WASHINGTON — The U.S. economic recovery hasn't felt much like one even for people who managed to find new jobs after being laid off. Most of them have had to settle for less pay.
Only 56 percent of Americans laid off from January 2009 through December 2011 had found jobs by the start of this year, the Labor Department said Friday. More than half of them took jobs with lower pay. One-third took pay cuts of 20 percent or more.
The figures would be even lower if people who could find only part-time jobs were included in the total.
The report provides an illustration of the job market's persistent weakness well after the Great Recession officially ended in June 2009. It also documents that while the economy has added nearly 3 million jobs since the recovery began, many pay less than those that were lost.
And it points to the challenge for President Barack Obama, who's seeking re-election with unemployment at 8.3 percent. No president since World War II has faced re-election with unemployment above 8 percent. It was 7.8 percent when Gerald Ford lost to Jimmy Carter in 1976.
Laid-off workers always have a harder time finding new jobs than do people who quit. But since the government began tracking such data in 1984, people who lost jobs in a recovery haven't had it as hard as they did in the one that began three years ago.
And the pay cuts in their new jobs usually aren't so deep.
For example, in 2003-2005, a period that included a slow recovery, nearly 70 percent of those who were laid off found jobs. More than half who found full-time work in that time did so at equal or higher pay.
The government compiles data on laid-off workers every two years. The report covers only people who had worked at least three years in the same job before being laid off. In doing so, it focuses on those who had stable careers before they lost work.
They are people like Andrew McMenemy, who used to make $80,000 a year as a computer systems administrator at a software firm. He was among the 80 percent of the firm laid off in March 2010.
Now, he makes $9.15 an hour, providing tech support for Apple. The job offers no benefits. He works from home in East Stroudsburg, Pa., where he lives with his father.
"I'm going to be 53; I have to live at home with my father," McMenemy said. "I made more when I worked in high school."
About 6.1 million people with at least three years on the job were laid off in the three years ending in 2011, the government's report said.

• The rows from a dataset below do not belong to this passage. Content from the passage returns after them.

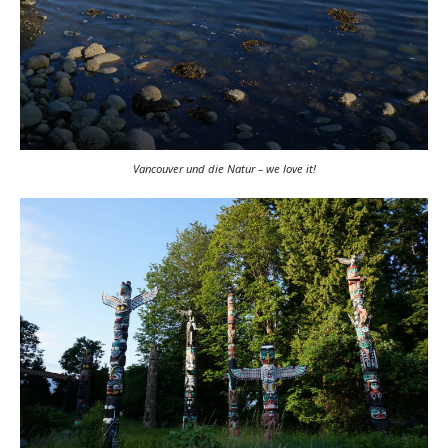
Vancouver und die Natur – we love it!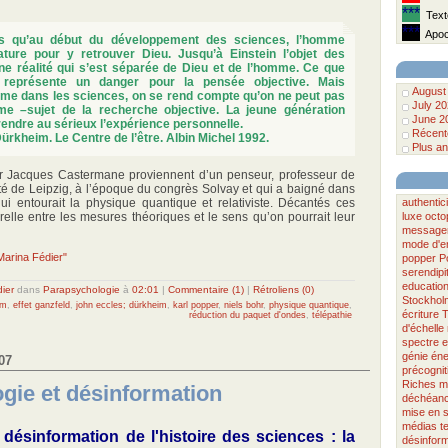
***
Texte
***
Apoca
s qu’au début du développement des sciences, l’homme
ature pour y retrouver Dieu. Jusqu’à Einstein l’objet des
ne réalité qui s’est séparée de Dieu et de l’homme. Ce que
représente un danger pour la pensée objective. Mais
August
ême dans les sciences, on se rend compte qu’on ne peut pas
July 2
me –sujet de la recherche objective. La jeune génération
June 2
ndre au sérieux l’expérience personnelle.
Récente
Dürkheim. Le Centre de l’être. Albin Michel 1992.
Plus an
ar Jacques Castermane proviennent d’un penseur, professeur de
ité de Leipzig, à l’époque du congrès Solvay et qui a baigné dans
ui entourait la physique quantique et relativiste. Décantés ces
authentici
relle entre les mesures théoriques et le sens qu’on pourrait leur
luxe
octo
message
mode d'e
 Marina Fédier"
popper
P
serendipi
educatio
ier
dans
Parapsychologie
à
02:01
|
Commentaire (1)
|
Rétroliens (0)
Stockhol
hm
,
effet ganzfeld
,
john eccles; dürkheim
,
karl popper
,
niels bohr
,
physique quantique
,
écriture
T
réduction du paquet d'ondes
,
télépathie
d'échelle
spectre
e
génie
éne
07
précognit
Riches
m
gie et désinformation
déchéan
mise en 
médias
t
désinformation de l'histoire des sciences : la
désinform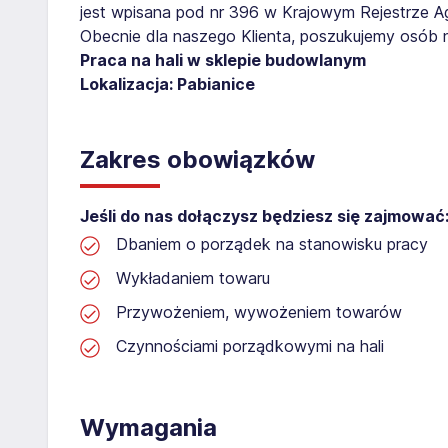
jest wpisana pod nr 396 w Krajowym Rejestrze Age
Obecnie dla naszego Klienta, poszukujemy osób 
Praca na hali w sklepie budowlanym
Lokalizacja: Pabianice
Zakres obowiązków
Jeśli do nas dołączysz będziesz się zajmować
Dbaniem o porządek na stanowisku pracy
Wykładaniem towaru
Przywożeniem, wywożeniem towarów
Czynnościami porządkowymi na hali
Wymagania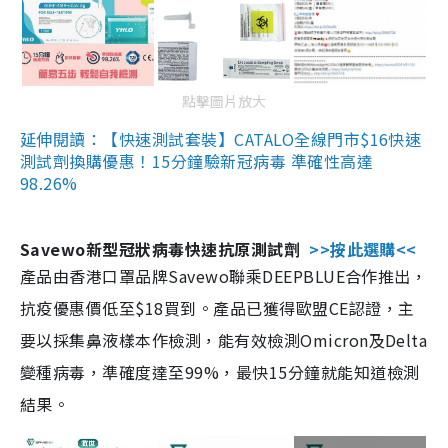
點擊圖片放大
延伸閱讀：【快速測試套裝】CATALO全線門市$16快速
測試劑換購優惠！15分鐘驗新冠病毒 準確性高達
98.26%
Savewo新型冠狀病毒快速抗原測試劑
>>按此選購<<
產品由香港口罩品牌Savewo聯乘DEEPBLUE合作推出，
抗疫優惠價低至$18買到。產品已獲得歐盟CE認證，主
要以採集鼻液樣本作檢測，能有效檢測Omicron及Delta
變種病毒，準確度達至99%，最快15分鐘就能知道檢測
結果。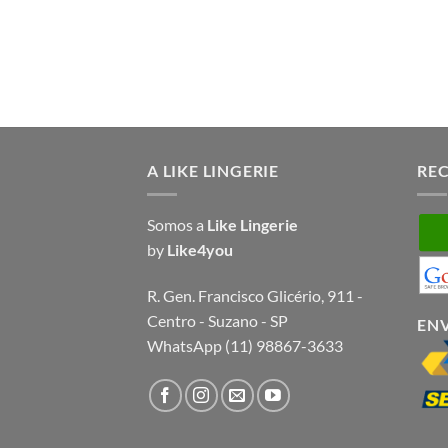
A LIKE LINGERIE
RE
Somos a
Like Lingerie
by
Like4you
R. Gen. Francisco Glicério, 911 -
Centro - Suzano - SP
EN
WhatsApp (11) 98867-3633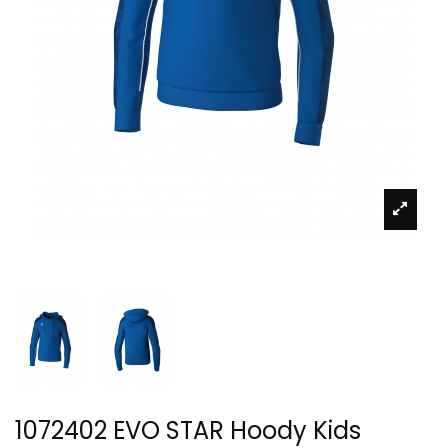
1072402 EVO STAR Hoody Kids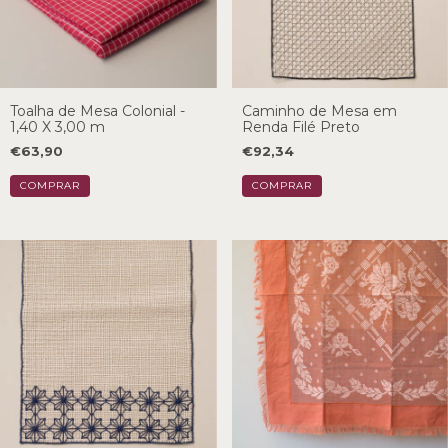
Toalha de Mesa Colonial -
Caminho de Mesa em
1,40 X 3,00 m
Renda Filé Preto
€63,90
€92,34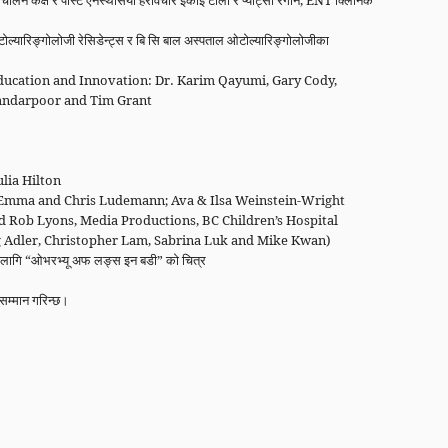
ालन कक्ष र पोस्ट एनेस्थेसिया हेरविचार इकाइ टोली र प्याट्सी रेगान, ENT क्लिनिक
ल्यारिङ्गोलोजी रेसिडेन्ट्स र बि सि बाल अस्पताल ओटोल्यारिङ्गोलोजीका
Education and Innovation: Dr. Karim Qayumi, Gary Cody,
kandarpoor and Tim Grant
ulia Hilton
ck, Emma and Chris Ludemann; Ava & Ilsa Weinstein-Wright
 and Rob Lyons, Media Productions, BC Children’s Hospital
ug Adler, Christopher Lam, Sabrina Luk and Mike Kwan)
िका लागि “ओभरभ्यू अफ लङ्स इन बडी” को चित्र
 सम्मान गरिन्छ।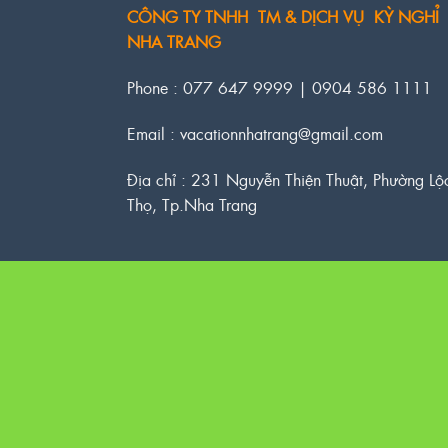
CÔNG TY TNHH TM & DỊCH VỤ KỲ NGHỈ
NHA TRANG
Phone : 077 647 9999 | 0904 586 1111
Email : vacationnhatrang@gmail.com
Địa chỉ : 231 Nguyễn Thiện Thuật, Phường Lộ
Thọ, Tp.Nha Trang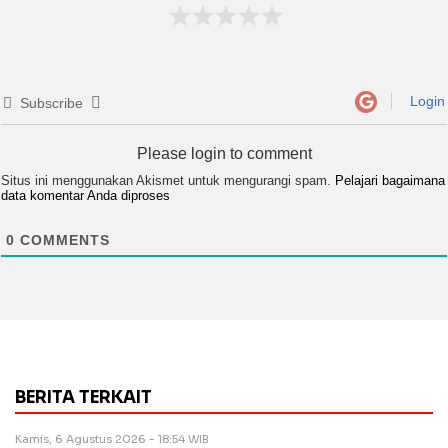
Login
Subscribe
Please login to comment
Situs ini menggunakan Akismet untuk mengurangi spam.
Pelajari bagaimana
data komentar Anda diproses
0
COMMENTS
BERITA TERKAIT
Kamis, 6 Agustus 2026 - 18:54 WIB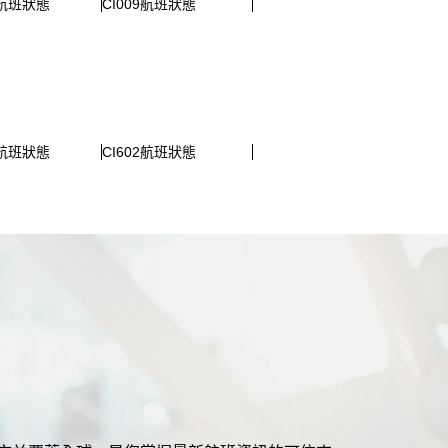
5航班狀態
CI009航班狀態
1航班狀態
CI602航班狀態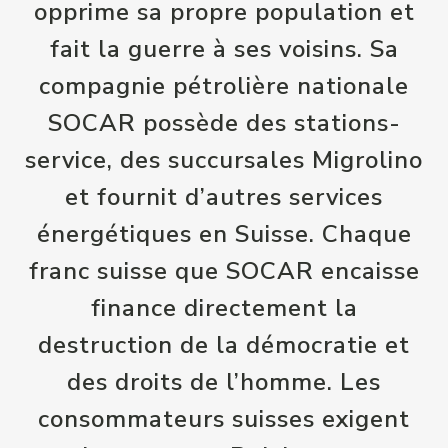
opprime sa propre population et
fait la guerre à ses voisins. Sa
compagnie pétrolière nationale
SOCAR possède des stations-
service, des succursales Migrolino
et fournit d’autres services
énergétiques en Suisse. Chaque
franc suisse que SOCAR encaisse
finance directement la
destruction de la démocratie et
des droits de l’homme. Les
consommateurs suisses exigent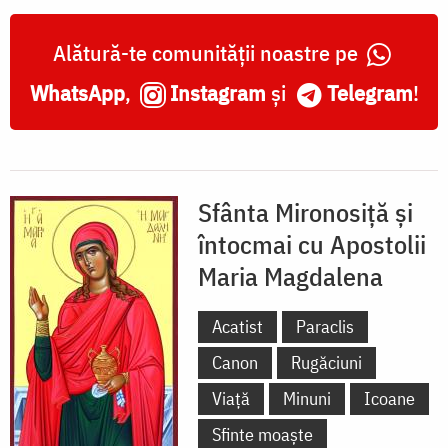
Alătură-te comunității noastre pe
WhatsApp
,
Instagram
și
Telegram
!
Sfânta Mironosiță și
întocmai cu Apostolii
Maria Magdalena
Acatist
Paraclis
Canon
Rugăciuni
Viață
Minuni
Icoane
Sfinte moaște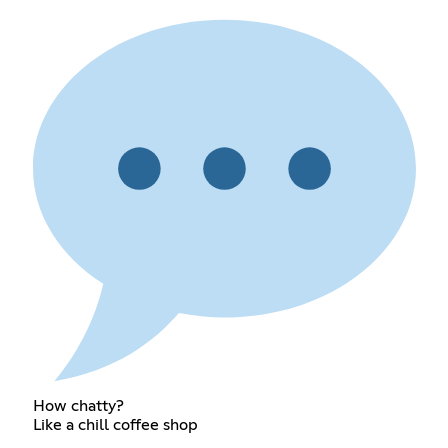
How chatty?
Like a chill coffee shop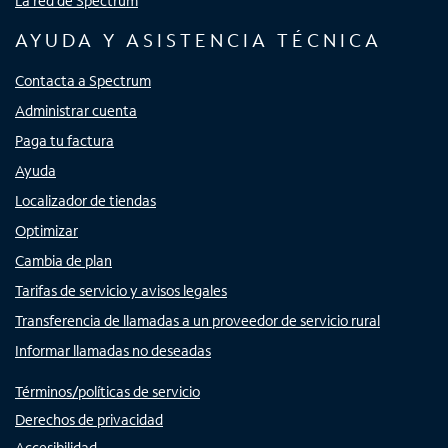
La red de Spectrum
AYUDA Y ASISTENCIA TÉCNICA
Contacta a Spectrum
Administrar cuenta
Paga tu factura
Ayuda
Localizador de tiendas
Optimizar
Cambia de plan
Tarifas de servicio y avisos legales
Transferencia de llamadas a un proveedor de servicio rural
Informar llamadas no deseadas
Términos/políticas de servicio
Derechos de privacidad
Accesibilidad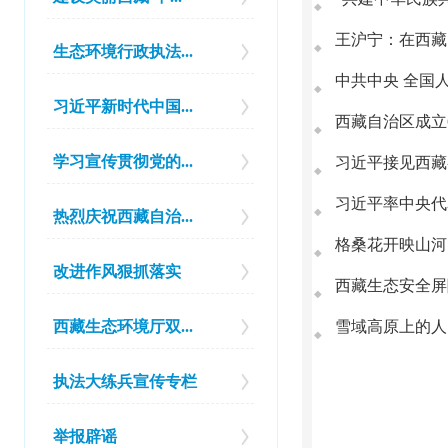
◆
王沪宁：在西藏
◆
生态环境行政执法...
◆
习近平新时代中国...
西藏自治区成立
◆
学习宣传贯彻党的...
习近平接见西藏
◆
习近平率中央代
◆
热烈庆祝西藏自治...
◆
改进作风狠抓落实
西藏生态安全屏
◆
西藏生态环境厅双...
◆
执法大练兵宣传专栏
举报辟谣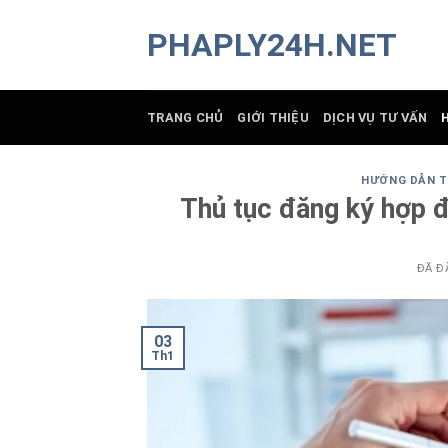
Chuyển
PHAPLY24H.NET
đến
nội
dung
TRANG CHỦ
GIỚI THIỆU
DỊCH VỤ TƯ VẤN
HƯỚNG DẪN T
Thủ tục đăng ký hợp 
ĐÃ Đ
03
Th1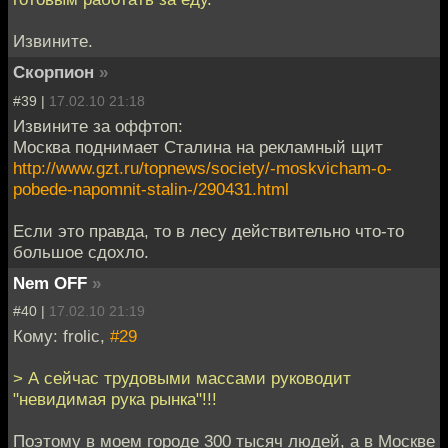
Извините.
Скорпион
»
#39 |
17.02.10 21:18
Извините за оффтоп:
Москва поднимает Сталина на рекламный щит
http://www.gzt.ru/topnews/society/-moskvicham-o-
pobede-napomnit-stalin-/290431.html
Если это правда, то в лесу действительно что-то
большое сдохло.
Nem OFF
»
#40 |
17.02.10 21:19
Кому: frolic,
#29
> А сейчас трудовыми массами руководит
"невидимая рука рынка"!!!
Поэтому в моем городе 300 тысяч людей, а в Москве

That's down from 6.9 million in the previous report, which covered the 2007-2009 period. But it's still the second-highest total since 1984.
Though the proportion of laid-off workers finding jobs has improved since the 2007-2009 period, "by no means are they back to a normal level for a recovery," said Henry Farber, an economics professor at Princeton University.
Compared with most other recoveries, "this is really bad," said Dean Baker, an economist and co-director of the Center for Economic Policy Research, a liberal think tank.
Baker noted that only 15 percent of those laid off in 2009 through 2011 have found new jobs with equal or higher pay. That compares with 25 percent in the three years before the recession.
"You were much more likely to be re-employed in 2007 at the same or higher wage than now," he said.
An Associated Press analysis this month documented that by just about every measure, this economic recovery is the feeblest since the Great Depression. The weakness goes well beyond high unemployment. Economic growth has never been weaker in a postwar recovery. Consumer spending has never been so slack. And even for people who have jobs, paychecks have fallen behind inflation.
The Labor Department report Friday showed that men were more likely than women to regain jobs after a layoff. Male-dominated fields, such as manufacturing and mining, have experienced some of the strongest job gains. By contrast, hiring has been below average in some occupations with mostly female workers, such as office and administrative support.
That would come as no surprise to Kim Pinto, who lost her job in November 2009 as an executive assistant and office manager at a commercial interior design firm. Pinto, 50, who lives in Plymouth, Mass., was unemployed for nearly two years before landing a job as a sales person at a furniture store in July 2011.
Her new job pays roughly half the $52,000 she earned at her former job. The new one offers health insurance. But she can't afford the premium.
Pinto considered the sales job a "life raft" until she could find something better. She's still looking, and the competition is fierce. She applied for an administrative position at a local police station. There were 186 applicants, she was told.
"I've always worked a full-time job with benefits," Pinto said. "It's almost like that's a thing of the past. It really erodes your self-esteem."